Bisherige Studien zu kalten Regionen im CMB nutzten dabei die photometrische Rotverschiebung, um die Distanzen von Galaxien zum kalten Fleck zu messen. Hintergrund dieser Technik ist, dass weiter entfernte Galaxien deutlich röter erscheinen als nahe Galaxien. Da diese Methode jedoch teilweise stark fehlerbehaftet ist, nutzten Shanks und MacKenzi die sogenannte spektroskopische Rotverschiebung. Dabei wird das Licht der Galaxien gespaltet und „Stück für Stück“ analysiert, wodurch deutlich genauere Messerergebnisse zustande kommen. Mit Hilfe des Anglo-Australian Telescope wurden so die Distanzen zwischen dem kalten Fleck (vgl. Abbildung unten) und 7000 verschiedenen Galaxien ermittelt.
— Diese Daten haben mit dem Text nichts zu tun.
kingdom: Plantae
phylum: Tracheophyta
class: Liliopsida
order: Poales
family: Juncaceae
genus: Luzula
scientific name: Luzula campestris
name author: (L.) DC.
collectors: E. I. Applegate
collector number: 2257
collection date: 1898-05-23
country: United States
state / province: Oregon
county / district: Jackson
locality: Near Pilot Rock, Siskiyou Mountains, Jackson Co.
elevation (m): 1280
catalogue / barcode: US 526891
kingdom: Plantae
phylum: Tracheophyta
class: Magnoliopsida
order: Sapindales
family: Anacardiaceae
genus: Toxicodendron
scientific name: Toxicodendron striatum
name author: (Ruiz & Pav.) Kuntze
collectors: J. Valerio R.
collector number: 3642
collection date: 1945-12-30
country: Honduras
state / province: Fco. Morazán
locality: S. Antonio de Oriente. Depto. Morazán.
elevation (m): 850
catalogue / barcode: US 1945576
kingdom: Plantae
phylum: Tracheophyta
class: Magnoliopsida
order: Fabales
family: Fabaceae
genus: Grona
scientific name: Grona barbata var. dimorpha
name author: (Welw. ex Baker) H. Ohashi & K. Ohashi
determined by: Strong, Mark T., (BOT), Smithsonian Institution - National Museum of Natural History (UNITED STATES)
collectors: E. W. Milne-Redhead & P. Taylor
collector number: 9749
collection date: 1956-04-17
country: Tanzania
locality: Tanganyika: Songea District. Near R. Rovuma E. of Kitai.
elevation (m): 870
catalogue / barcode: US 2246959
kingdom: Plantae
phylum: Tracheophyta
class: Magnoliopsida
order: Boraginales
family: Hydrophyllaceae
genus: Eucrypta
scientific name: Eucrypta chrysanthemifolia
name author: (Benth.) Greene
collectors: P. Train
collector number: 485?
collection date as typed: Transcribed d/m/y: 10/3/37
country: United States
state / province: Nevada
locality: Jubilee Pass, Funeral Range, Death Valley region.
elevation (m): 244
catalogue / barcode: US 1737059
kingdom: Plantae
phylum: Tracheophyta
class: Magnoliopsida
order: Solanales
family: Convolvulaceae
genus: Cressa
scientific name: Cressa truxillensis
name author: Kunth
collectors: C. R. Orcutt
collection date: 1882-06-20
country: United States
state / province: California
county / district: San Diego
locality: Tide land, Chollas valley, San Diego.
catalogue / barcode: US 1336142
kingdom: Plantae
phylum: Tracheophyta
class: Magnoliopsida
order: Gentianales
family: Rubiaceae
Die Auswertung der Daten ergab jedoch eine Überraschung: Anders als vermutet ist der untersuchte kalte Fleck im CMB keineswegs ein supervoid-Raumabschnitt. Vielmehr zeigt sich in der Materieverteilung dieses Gebietes kein signifikanter Unterschied zu wärmeren Gebieten des komischen Mikrowellenhintergrunds. Aus welchem Grund der kalte Fleck dennoch deutlich kälter als seine Umgebung ist, können die Wissenschaftler bislang nicht einwandfrei erklären. MacKenzie geht sogar so weit und stellt das bisherige kosmologische Standardmodell in Frage, das derzeit genutzt wird, um die Phänomene und Beobachtungen im Universum zu erklären.
So sind es Observationen und Untersuchungen wie diese, die die kosmologischen Theorien unserer Zeit herausfordern und zu ihrer Weiterentwicklung beitragen.
Weitere Analysen ergaben zwar, dass nicht ausgeschlossen werden kann, dass es sich bei dem kalten Fleck um eine statistische Fluktuation handelt, wie sie das Standardmodell vorhersagt; dennoch sind auch ausgefallenere Ursachen denkbar.
Dazu zählen, so die Astronomen, unter anderem auch eine mögliche Kollision unseres Universums mit einer weiteren Universen-Blase, was die Multiversen-Theorie in den Fokus der Kosmologie rücken könnte. Sollten weitere Untersuchungen diese These erhärten, ist denkbar, dass neben unserem Universum noch unzählige weitere Universen bestehen und parallel existieren.
So ist die Entdeckung der ungewöhnlichen Natur des kalten Flecks im CMB zwar noch keine Bestätigung der Multiversen-Theorie. Dennoch rüttelt diese Untersuchung am kosmologischen Modell und zeigt Schwachstellen auf, die in Zukunft berücksichtigt und näher untersucht werden müssen.